I signed up for a Copilot plan on GitHub, set it up in VSCode and started asking it questions. The answers were largely good, too. I used it as a memory aid during my transition period between roles, where I was effectively working two jobs at once, each with its own entirely different tech stack. I used it to sanity-check my first commits for FoundryOS; it suggested useful tweaks and fixes. I even used it to write the framework for my transition plan from 11:FS to FoundryOS!
Another tool in the toolbox
Since then, I've accepted that AI models have a useful part to play in modern life. I am still sceptical of the wild claims that Silicon Valley companies make for their AI products, and I worry about the energy usage of data centres packed full of GPUs, inhaling vast amounts of power and water. I'm concerned for people whose roles will be replaced by AI and I'm not convinced that doing so will lead to the hoped-for efficiencies.
My feelings on AI have evolved, then. I now consider it another tool to be used to help solve problems, but with some caveats. I think it's critical that you don't use AI to do all of your work for you but instead use it as a virtual colleague that you can brainstorm ideas with and ask questions to. A co-pilot, you might say. (sorry!)

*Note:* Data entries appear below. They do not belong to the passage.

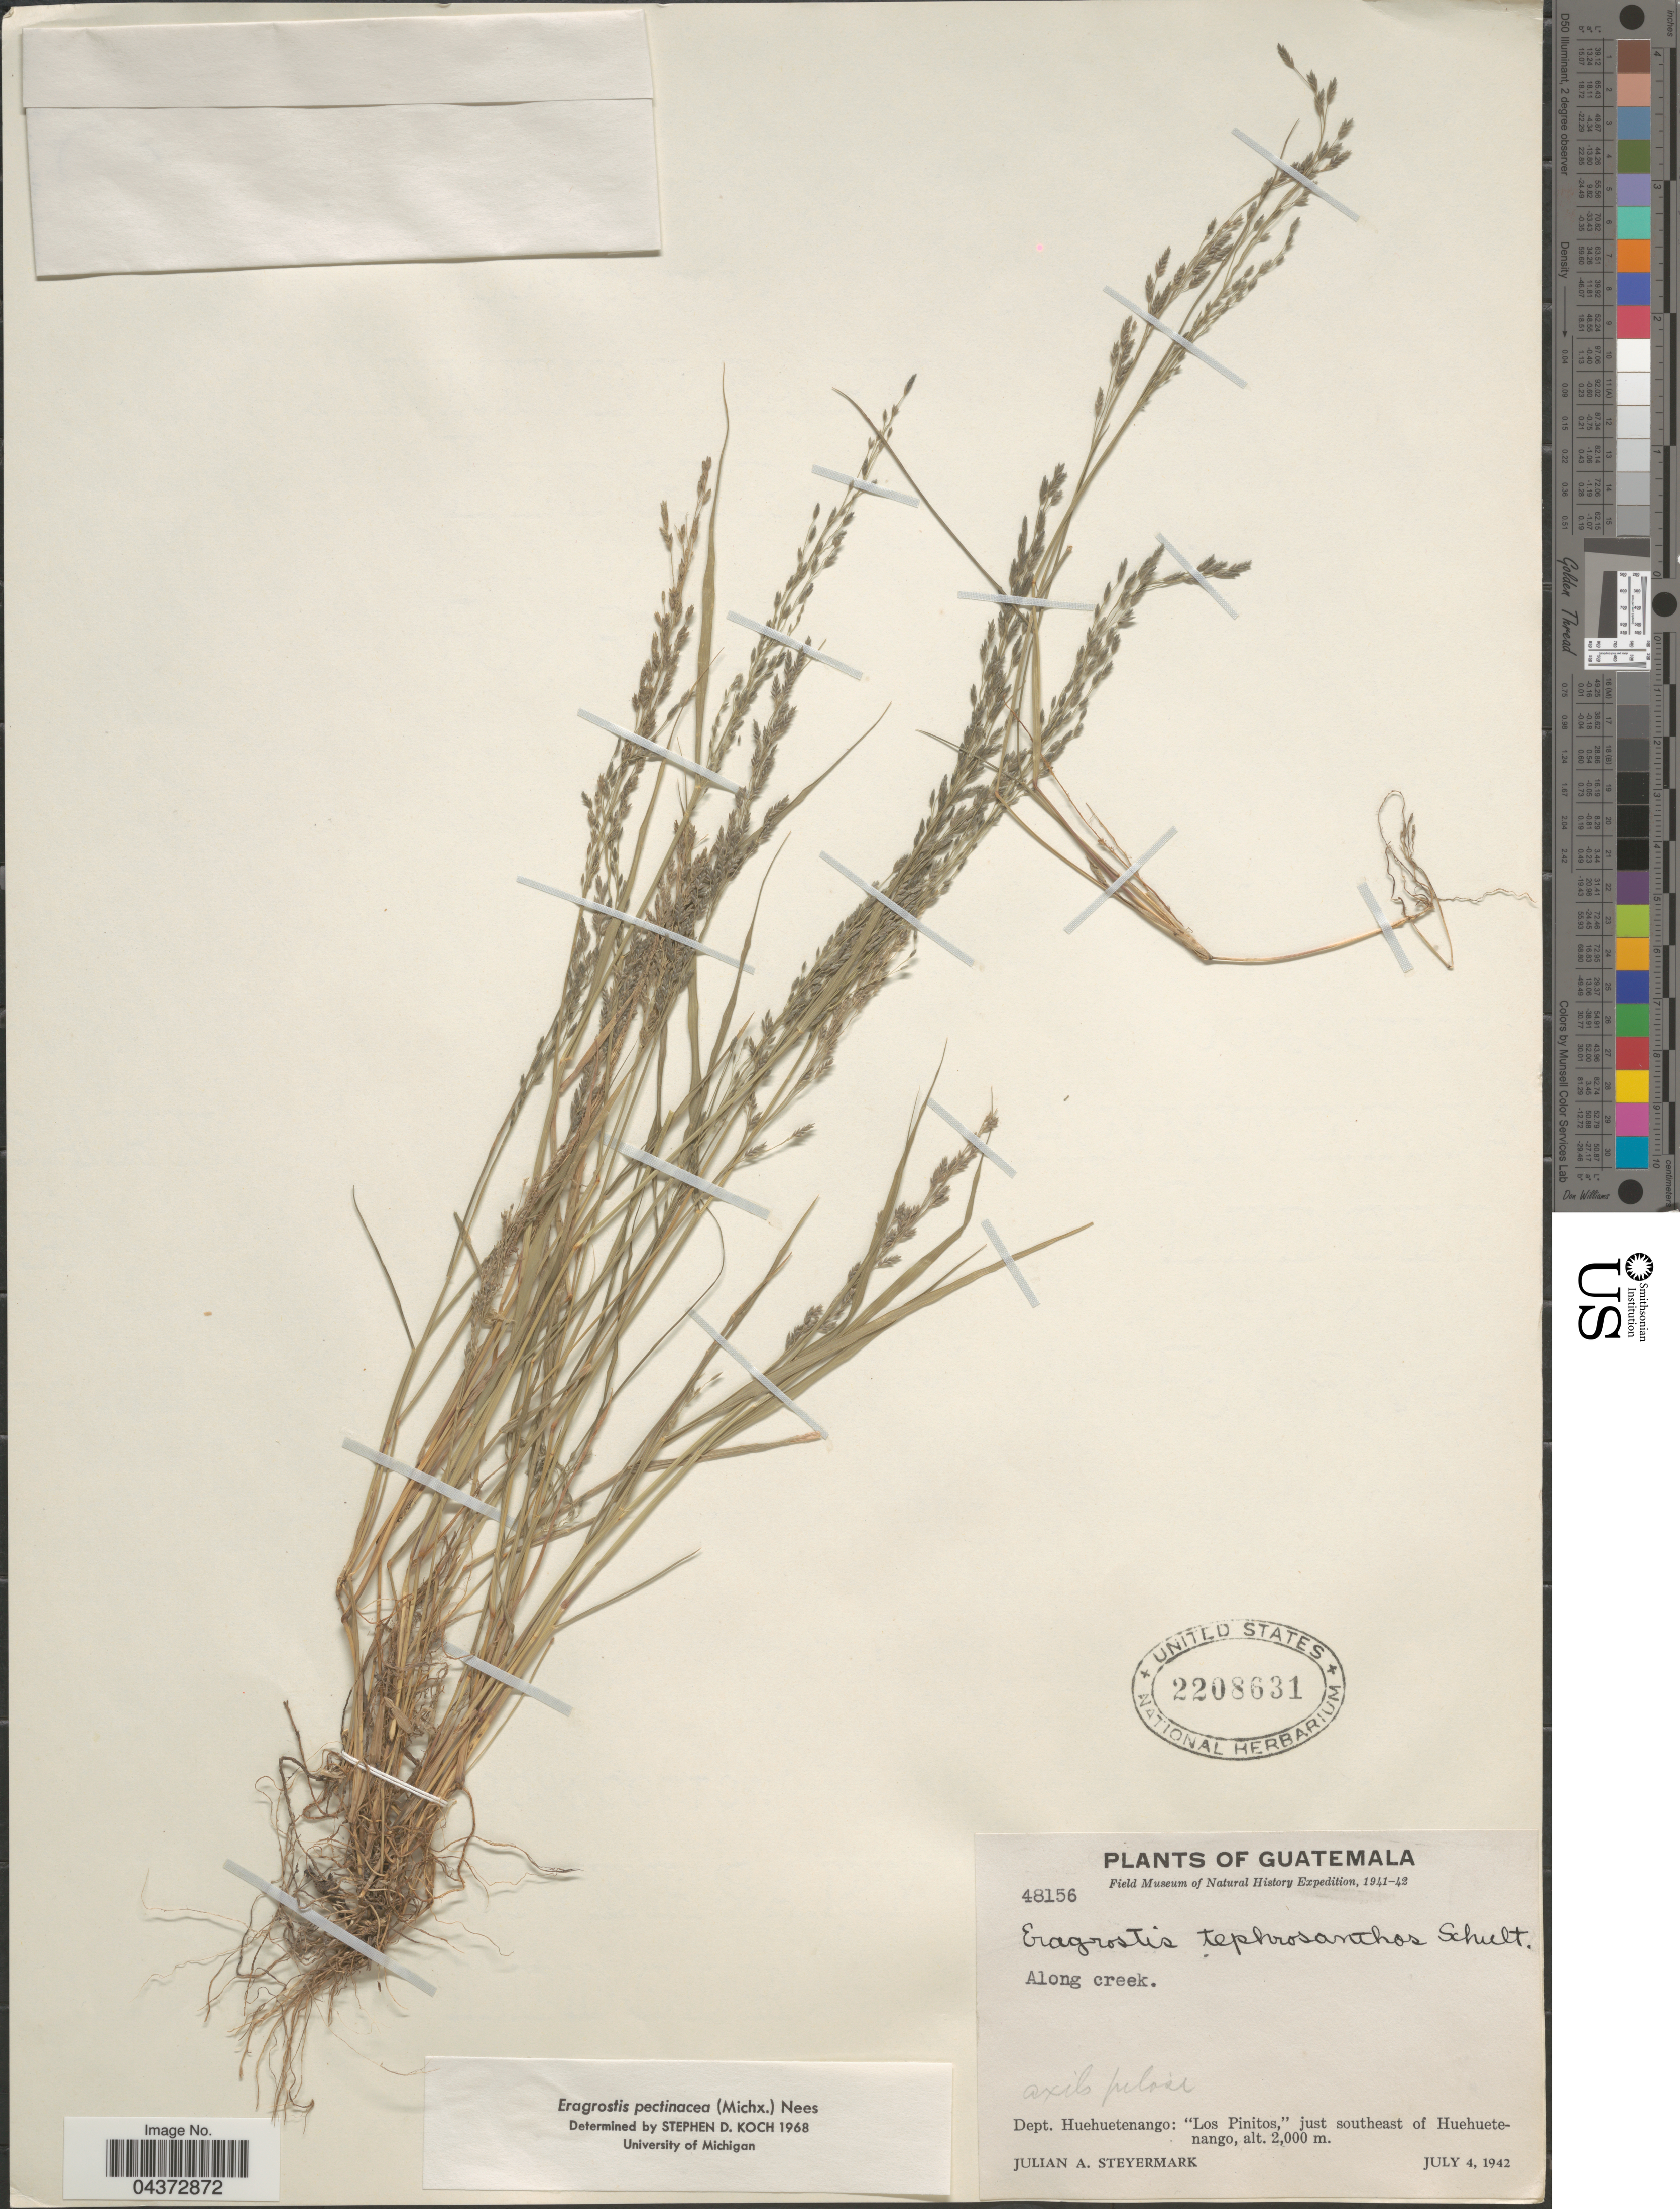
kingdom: Plantae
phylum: Tracheophyta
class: Liliopsida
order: Poales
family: Poaceae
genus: Eragrostis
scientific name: Eragrostis pectinacea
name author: (Michx.) Nees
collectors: J. Steyermark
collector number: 48156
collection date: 1942-07-04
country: Guatemala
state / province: Huehuetenango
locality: Field Museum of Natural History Expedition, 1941-42. Along creek. Dept. Huehuetenango: "Los Pinitos," just southeast of Huehuetenango.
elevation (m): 2000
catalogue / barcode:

There still needs to be human knowledge and experience applied to the output from these AI models. They're still not intelligent. From the perspective of a software engineer, you have to understand the code that they return and challenge and correct it when the model inevitably makes mistakes or hallucinates an API that doesn't exist.
With all that said, I wouldn't have been able to do my job effectively this year without using AI tools, and back in 2022 I never thought I'd say such a thing. AI is here to stay, and I'm a reluctant convert.